On the origin of topological differences between experimental and theoretical crystal charge densities

Topological analysis of experimental and theoretical (molecular and crystal) electron densities of p-nitroaniline and p-amino-p′-nitrobiphenyl reveals considerable discrepancies between experiment and theory for the bond critical points properties. Particularly large differences occur for the positive curvature along the bond path (λ₃). The differences become somewhat smaller when more extended basis sets and correlation effects are introduced in the theoretical calculations. The effect of the crystal matrix on the properties of bond critical points is evaluated for the p-nitroaniline molecule using the 6-21G** and 6-31G** basis sets.
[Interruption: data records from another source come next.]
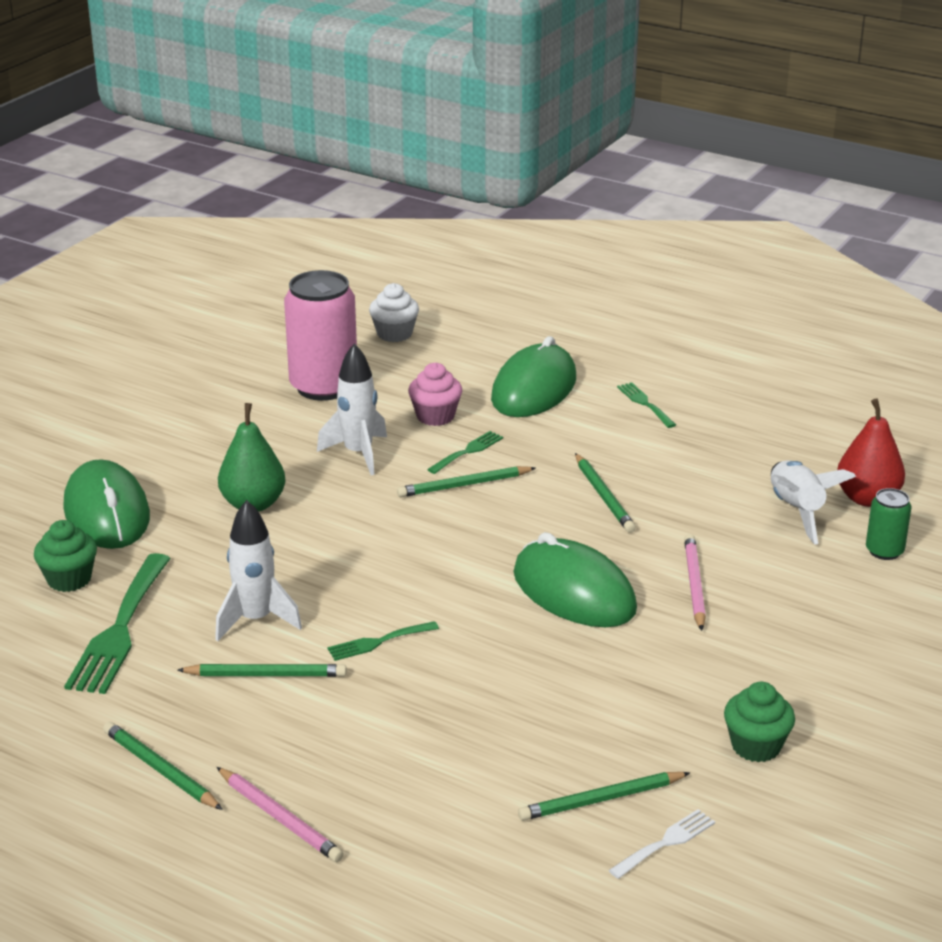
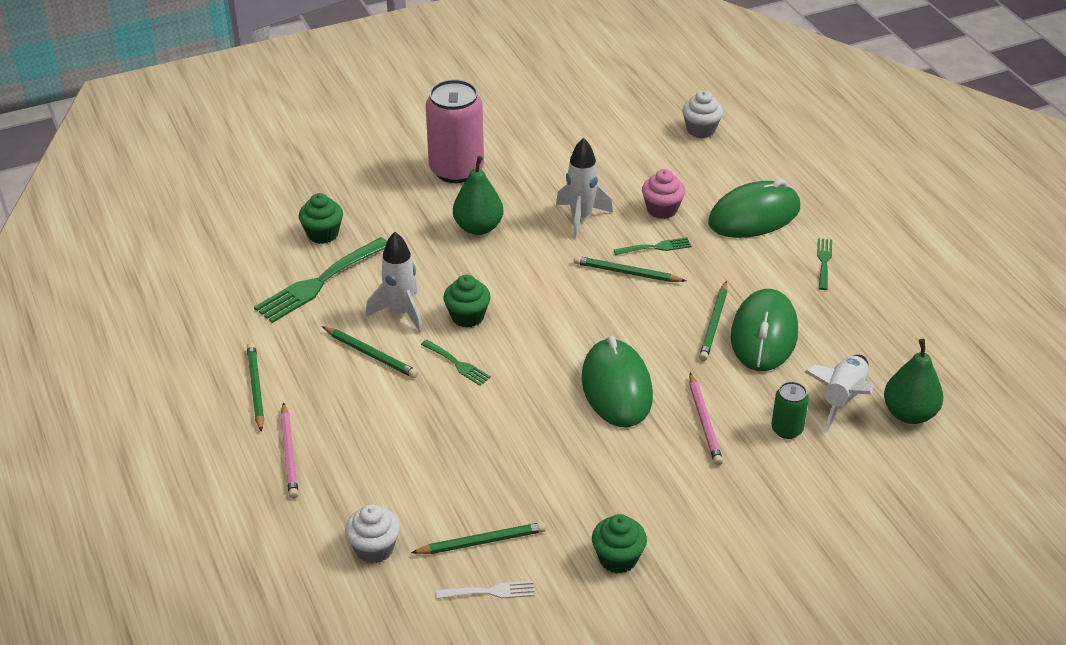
camera: 35 degrees right, 10 degrees up
(106, 513) = (386, 195): green mouse -> green mouse (763, 335)
(324, 387) = (610, 154): pink can -> pink can (456, 170)
(337, 592) = (467, 316): none -> green cupcake
(378, 642) = (457, 364): green fork -> green fork turned 150 degrees counterclockwise
(491, 865) = (374, 548): none -> white cupcake
(601, 799) = (481, 542): green pencil -> green pencil turned 150 degrees clockwise
(694, 585) = (704, 421): pink pencil -> pink pencil turned 135 degrees clockwise
(867, 498) = (909, 414): red pear -> green pear
(884, 551) = (873, 461): green can -> green can (787, 429)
The differences between the isolated molecule and the molecule in the crystal are too small to explain the quantitative disagreement between the theoretical and experimental topologies reported in the literature and found in the current study. For most bonds, the observed changes in the properties of the electron density agree well for both basis sets but some discrepancies are found for changes in λ₃ for N—H and aromatic C—C bonds. When the theoretical densities are projected into the multipole density functions through refinement of the theoretical structure factors, the topological properties change and differences between theory and experiment are reduced. The main origin of the observed discrepancies is attributed to the nature of the radial functions in the experimental multipole model.